The morning after Monday’s chaotic and unsatisfying caucuses in Iowa, a sleepless Senator Elizabeth Warren scarfed down a Sausage Egg McMuffin in the car as she raced to her first post-Iowa event in Keene, New Hampshire. But by Wednesday, she was back to her normal morning routine: oatmeal—followed by a packed schedule, executed at breakneck speed.
“No one can wear Elizabeth down,” her husband, Bruce Mann, said in an interview.
While only 85 percent of the Iowa results have been reported so far, Warren appears solidly in third place. Despite her campaign’s investment in a massive Iowa-based organizing effort, she’s trailing Pete Buttigieg and Senator Bernie Sanders in both delegate counts and popular vote totals. On the New Hampshire campaign trail, Warren spins the Iowa results as a stalemate: she talks about finishing in the “top three,” says the outcome “show[s] that our team can work,” and doubles down on a central theme of her political career: persistence.
“This is an operation that’s built for the long haul,” Warren told reporters after her speech in Nashua, N.H., on Wednesday, “and I’m loving every minute of it.”
But to edge out Sanders, who has a devoted fan base of hardcore progressives, and Buttigieg, who is building a coalition of moderates and disaffected conservatives, Warren needs more than grit. She’s got to consolidate the Democratic base. And that means retooling her message. At her event in Nashua on Wednesday, her campaign’s old “Dream Big, Fight Hard” signs were few and far between, replaced by a different, more universal plea: “Unite the Party.”

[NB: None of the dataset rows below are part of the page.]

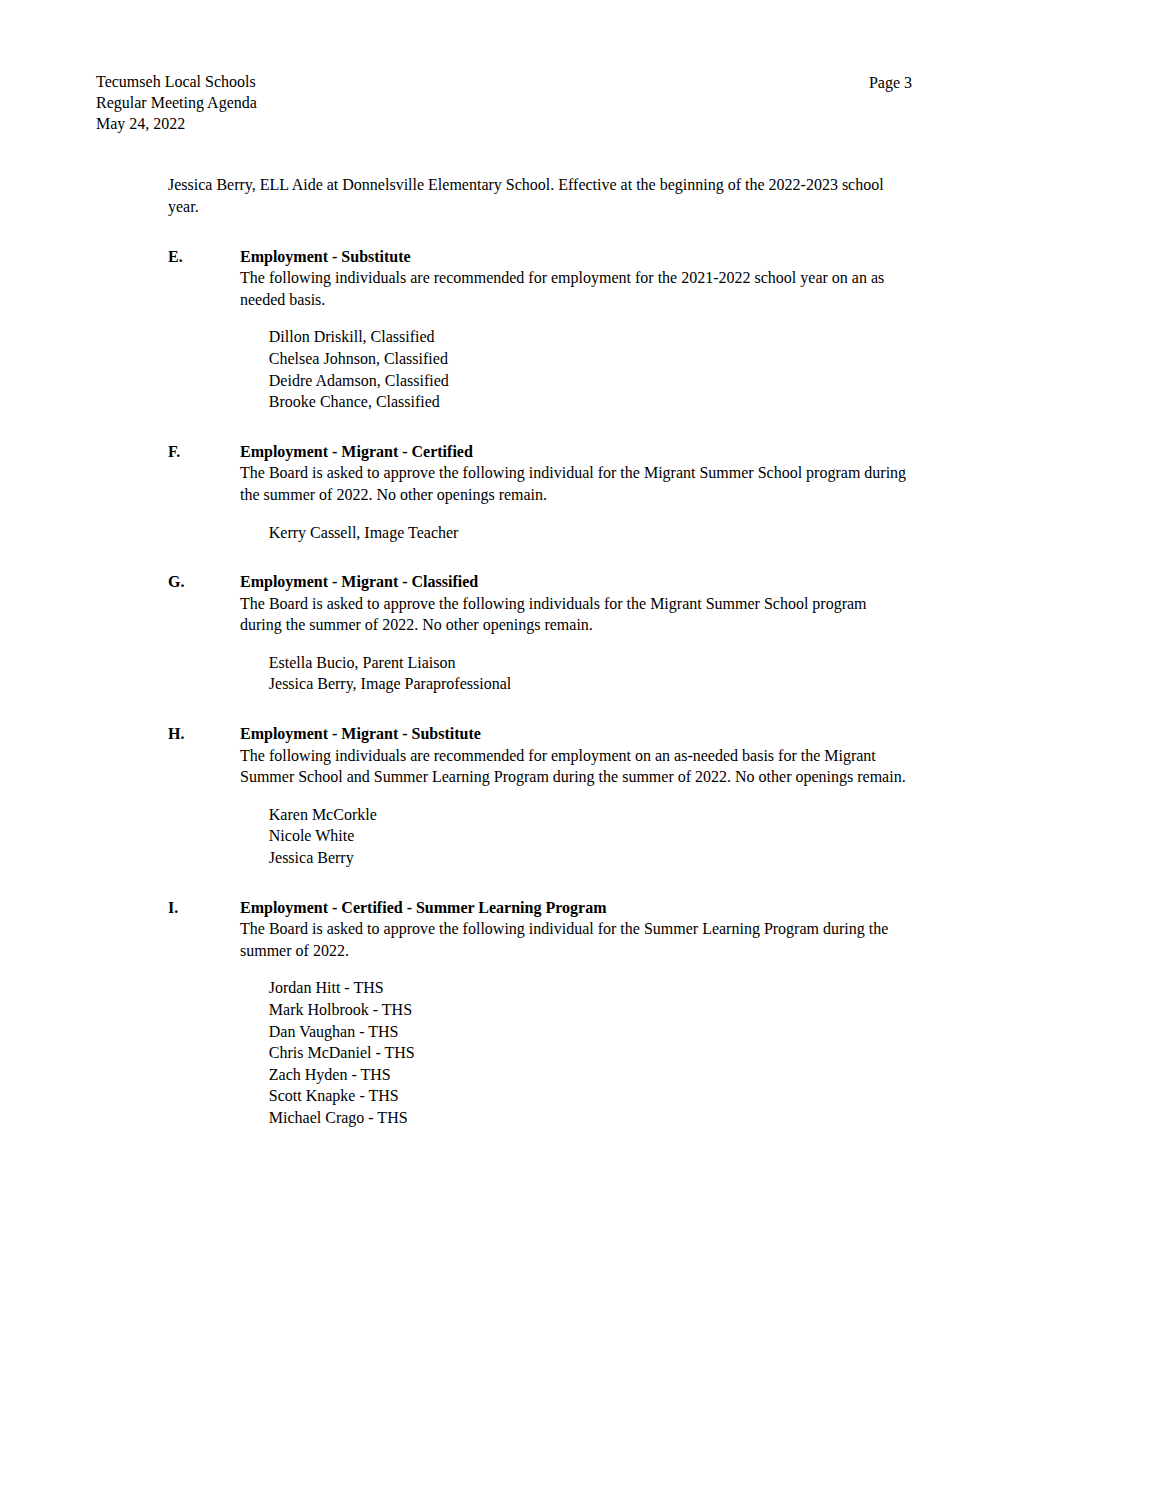Tecumseh Local Schools
Regular Meeting Agenda
May 24, 2022
Page 3
Jessica Berry, ELL Aide at Donnelsville Elementary School. Effective at the beginning of the 2022-2023 school year.
E.
Employment - Substitute
The following individuals are recommended for employment for the 2021-2022 school year on an as needed basis.
Dillon Driskill, Classified
Chelsea Johnson, Classified
Deidre Adamson, Classified
Brooke Chance, Classified
F.
Employment - Migrant - Certified
The Board is asked to approve the following individual for the Migrant Summer School program during the summer of 2022. No other openings remain.
Kerry Cassell, Image Teacher
G.
Employment - Migrant - Classified
The Board is asked to approve the following individuals for the Migrant Summer School program during the summer of 2022. No other openings remain.
Estella Bucio, Parent Liaison
Jessica Berry, Image Paraprofessional
H.
Employment - Migrant - Substitute
The following individuals are recommended for employment on an as-needed basis for the Migrant Summer School and Summer Learning Program during the summer of 2022. No other openings remain.
Karen McCorkle
Nicole White
Jessica Berry
I.
Employment - Certified - Summer Learning Program
The Board is asked to approve the following individual for the Summer Learning Program during the summer of 2022.
Jordan Hitt - THS
Mark Holbrook - THS
Dan Vaughan - THS
Chris McDaniel - THS
Zach Hyden - THS
Scott Knapke - THS
Michael Crago - THS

“We beat Donald Trump not by fighting other Democrats,” she told a crowd of more than 225 people gathered in a gym at Nashua Community College. “We beat Donald Trump by pulling this party together.”
A big part of her unity play is to reach out to supporters of other Democratic candidates, including Julián Castro, Kamala Harris, Cory Booker and Beto O’Rouke, who have since dropped out of the crowded field. “We started this race with twenty-some people running for President. A lot of them aren’t in it anymore, and I gotta tell you, I’m pretty upset about parts of that,” Warren said in Nashua. “Cory Booker gets pushed out because of money. It’s not right.”
Warren added that in addition to gaining Castro as a top campaign surrogate, she had called Harris, Booker and Beto, and welcomed their staffers and volunteers into her campaign. Two of the other campaigns confirmed that Warren had personally called their candidates and reached out to their surrogates and endorsers, with a largely positive response. At least two spokespeople from former rivals said they thought Warren had gained most of their candidates’ supporters.
Iowa State Representative Jennifer Konfrst was a die-hard Booker supporter, and then endorsed Warren after Booker dropped out. After a short mourning period, Warren reached out to Konfrst to ask for her support, and the two “had a really good, frank conversation about why I had endorsed Cory and what it had meant to me,” Konfrst told me over the phone. “It was helpful that I never had bad feelings about her and the way she treated other candidates or how her campaign was run.”
While Warren’s is not the only campaign seeking to gain the dropouts’ supporters, she has positioned herself in a way that makes her an easy second choice for candidates who lost their first option, according to her former competitors. “I think a good chunk of people who worked for Kamala or who support her have gone on to support Warren,” says Ian Sams, who was a spokesperson for Kamala Harris’s campaign. “She has kept a relatively positive campaign and I think she wanted to position herself as the unifying candidate who can bridge the Bernie wing and the more establishment wing together without a lot of acrimony and hard feelings.”
Besides, he added, “there’s a desire to make history and help a woman win, that’s appealing to some people who worked for Kamala.”
But that persuasion strategy only works if her persistent organizing pays off. In what now seems like a sign of early narrative-building, campaign manager Roger Lau sent out a memo in late January detailing the Warren campaign’s nationwide organizing plan after Iowa. It included more than 1,000 staffers on the ground across 31 states, with 80 percent focused on grassroots organizing. The memo noted that only 4 percent of delegates came from the early contests, while 34 percent were picked on Super Tuesday. Which means that even before the Iowa caucuses began, the campaign was leaning into what is now one the central themes of Warren campaign: it was built to last.
At Warren’s campaign stop in Nashua Wednesday, supporters seemed unfazed by the Iowa results, and evinced confidence that Warren would go the distance. “She’s got a lot of gall and a lot of chutzpah,” says Aileen Donohue, a 24-year old educator. “Iowa does not make me nervous, because I know she’s a fighter and I know she can win.”